New Conspiracy Indictment Dismissed for Double JeopardyOf course, the US Attorney's office got a new indictment and this one charged only a cocaine conspiracy, no marijuana. Dellosantos and Szypt moved to dismiss on double jeopardy grounds arguing that the first acquittal was a bar to retrial. The Government argued that the nothing-but-cocaine conspiracy was a separate offense and that the prior acquittal on a different conspiracy was no bar to the second trial.
After reviewing the motions, District Court Judge George Z. Singal asked the government to make some showing that the evidence at trial on the second indictment would differ from that presented in the first. In response, the governemnet field a copy of the transcript from the first trial. Singal was left then to compare the following factors to determine if the second conspiracy was seperate from the one already tried to an acquittal:
- time periods of the conspiracies, with an overlap tending to support a single conspiracy
- the personnel involved, again with “significant overlap” denoting a single conspiracy;
- location(s), with identical place(s) supporting a single conspiracy;
- evidence of overt acts, where the same acts would denote a single conspiracy; and
- statutory provisions, with the same statutes suggesting possible overlap. From Singal's opinion citing, United States v. Hart, 933 F.2d 80, 85-86 (1st Cir. 1991).

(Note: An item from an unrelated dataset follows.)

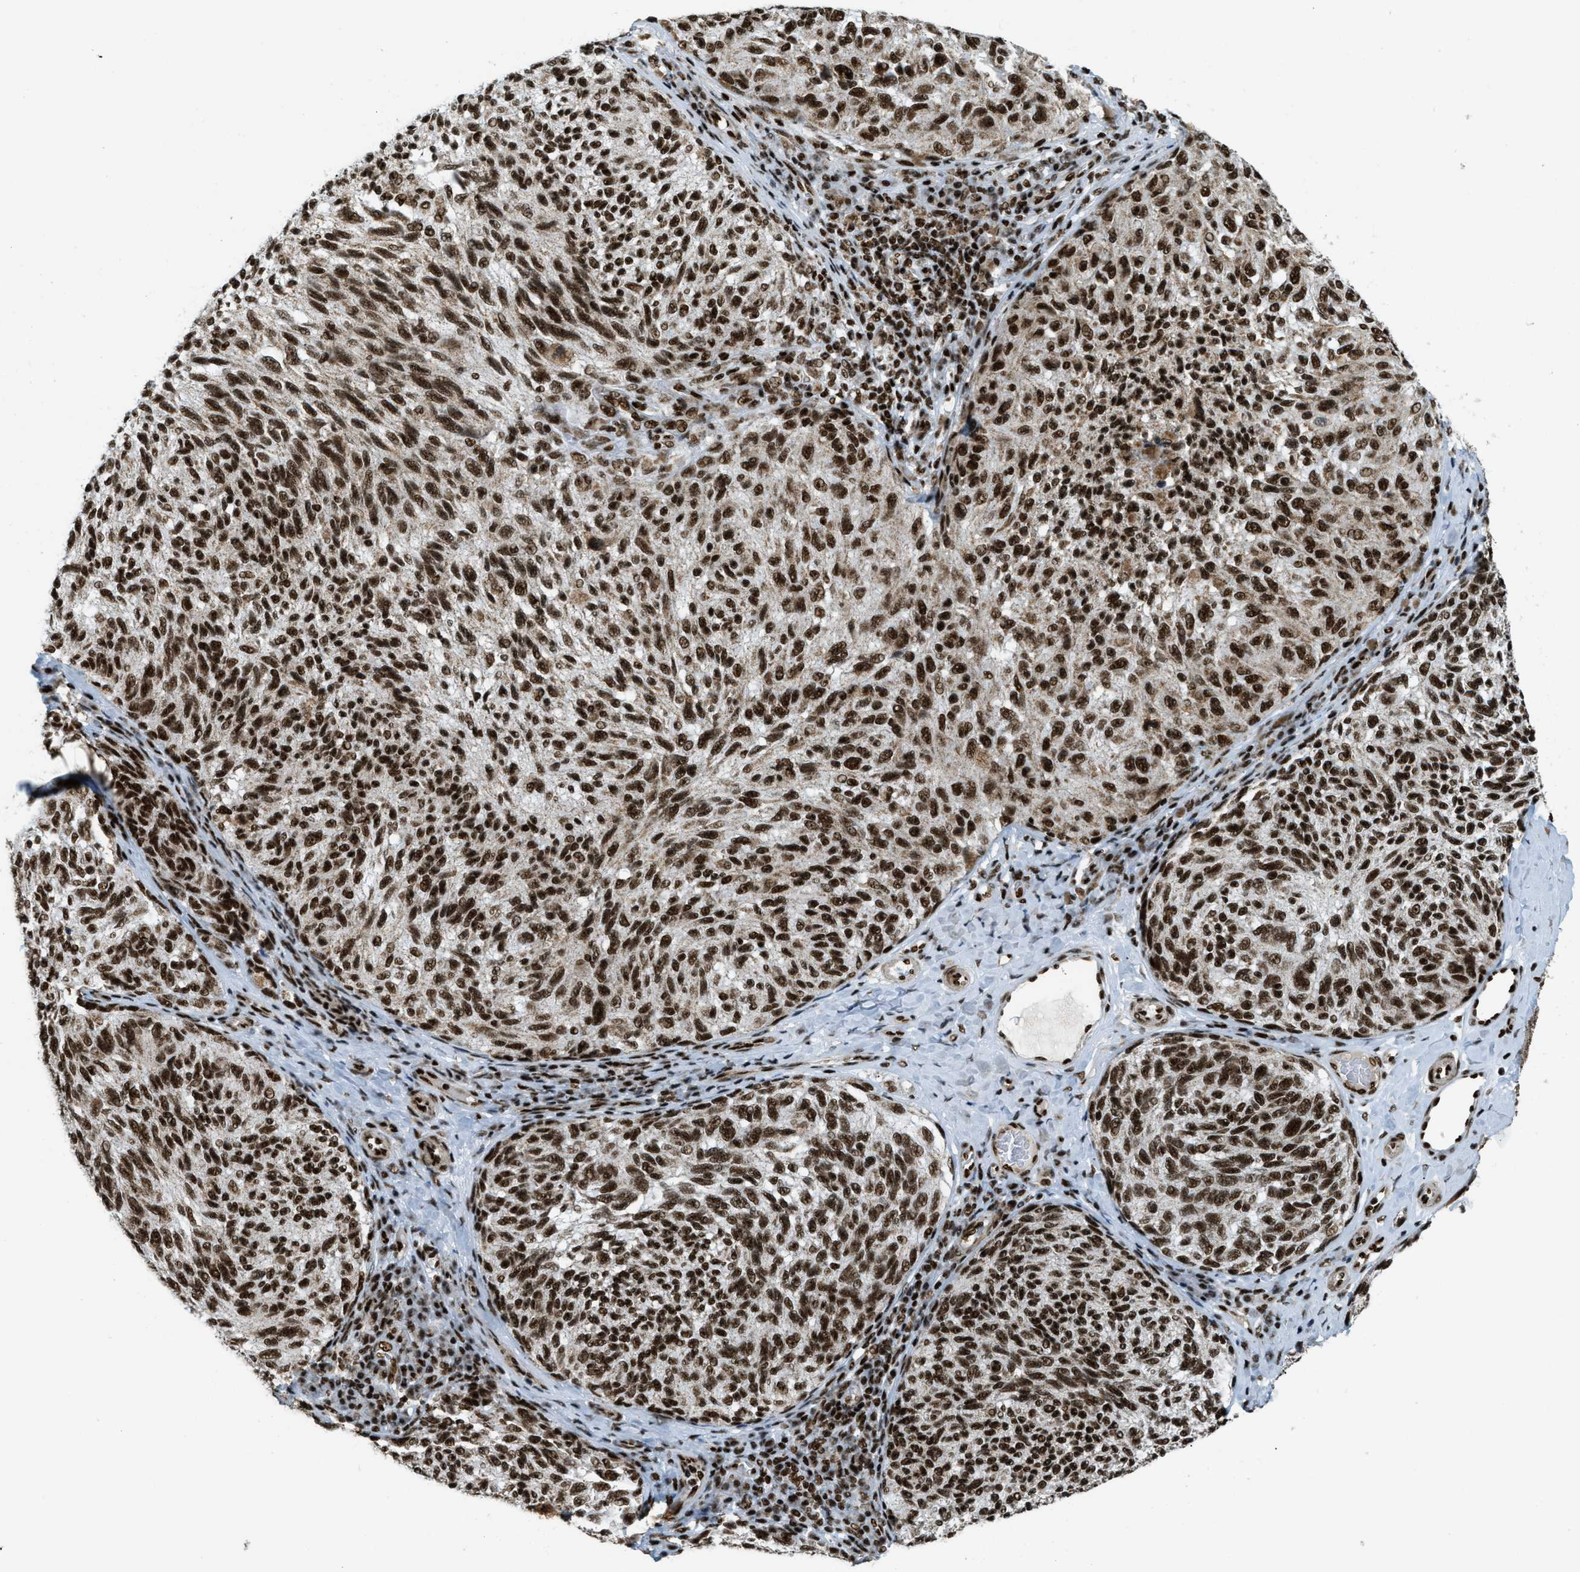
{"staining": {"intensity": "strong", "quantity": ">75%", "location": "nuclear"}, "tissue": "melanoma", "cell_type": "Tumor cells", "image_type": "cancer", "snomed": [{"axis": "morphology", "description": "Malignant melanoma, NOS"}, {"axis": "topography", "description": "Skin"}], "caption": "High-magnification brightfield microscopy of malignant melanoma stained with DAB (brown) and counterstained with hematoxylin (blue). tumor cells exhibit strong nuclear staining is identified in about>75% of cells.", "gene": "GABPB1", "patient": {"sex": "female", "age": 73}}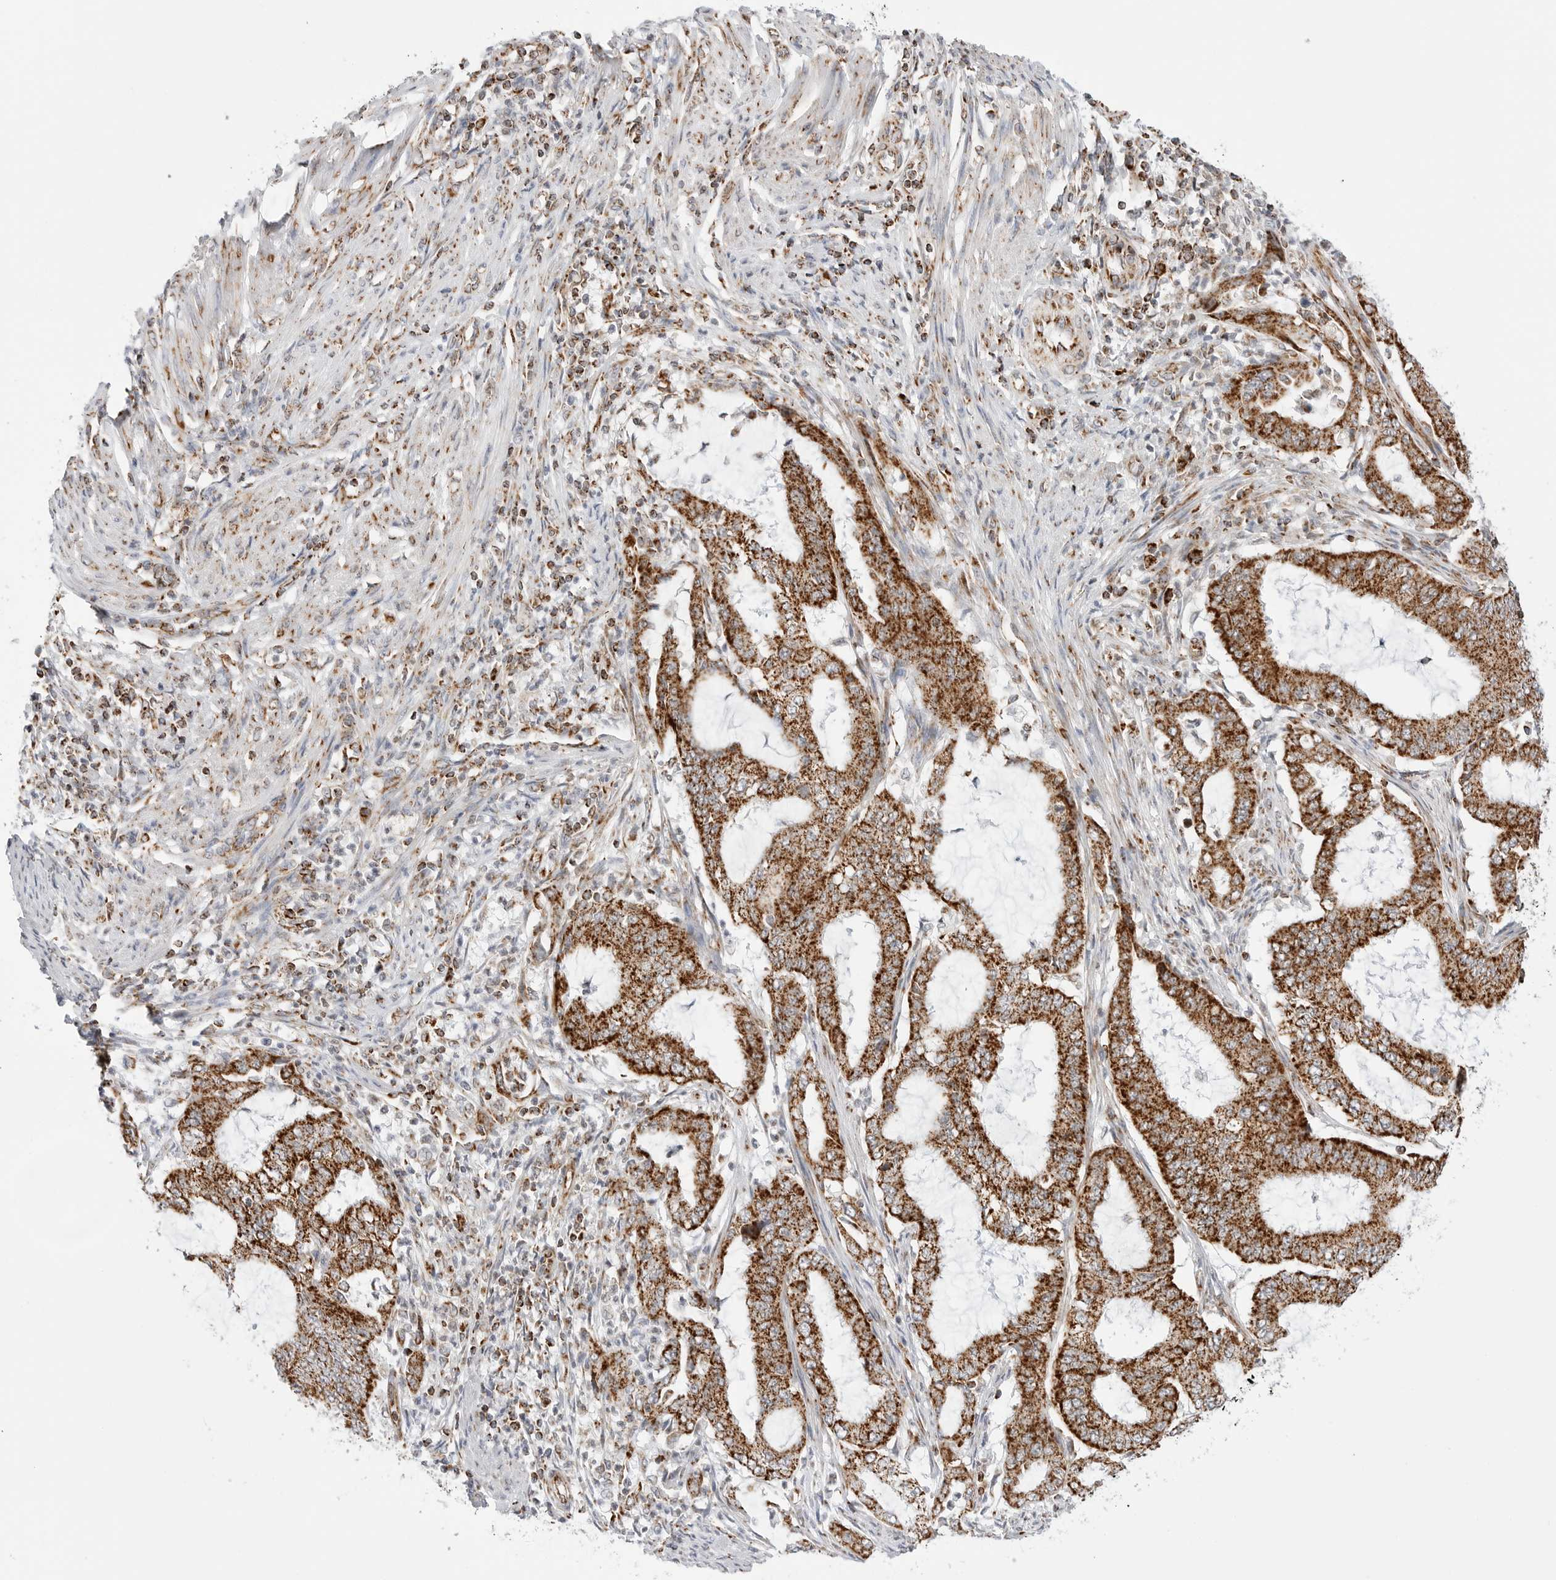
{"staining": {"intensity": "strong", "quantity": ">75%", "location": "cytoplasmic/membranous"}, "tissue": "endometrial cancer", "cell_type": "Tumor cells", "image_type": "cancer", "snomed": [{"axis": "morphology", "description": "Adenocarcinoma, NOS"}, {"axis": "topography", "description": "Endometrium"}], "caption": "Endometrial cancer stained with a protein marker shows strong staining in tumor cells.", "gene": "ATP5IF1", "patient": {"sex": "female", "age": 51}}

Judge Singal found that on every factor, the cases overlapped completely and he granted the motions to dismiss:
The First Circuit has long recognized that the Double Jeopardy Clause "prohibit[s] successive prosecutions for conspiracies with identical features.” United States v. Fornia-Castillo, 408 F.3d 52, 69 (1st Cir. 2005). Likewise, the Second Circuit has explained, “[t]he Government cannot be permitted to retry defendants on smaller and smaller conspiracies, wholly contained within the scope of a large conspiracy, until it finds one small enough to be proved to the satisfaction of a jury.” United States v. Calderone, 982 F.2d 42, 48 (2d Cir. 1992)...[At the first trial] jeopardy attached and the Government bears the burden of proving that its pending conspiracy charge does not completely overlap with the previous charge on one or more of the factors already discussed. Having failed to meet this burden, the Court concludes that Count I represents a successive prosecution that violates the Double Jeopardy Clause. p. 7-8.The Conspiracy count was the only one pending against Dellosantos and, after several years in custody, he is now discharged. Szypt, who got a life sentence the first time around, now faces prosecution on three counts of violating 21 U.S.C. § 843(b), use of a telephone to facilitate drug distribution. Those charges would carry a maximum of 4 or 8 years in prison depending on criminal history.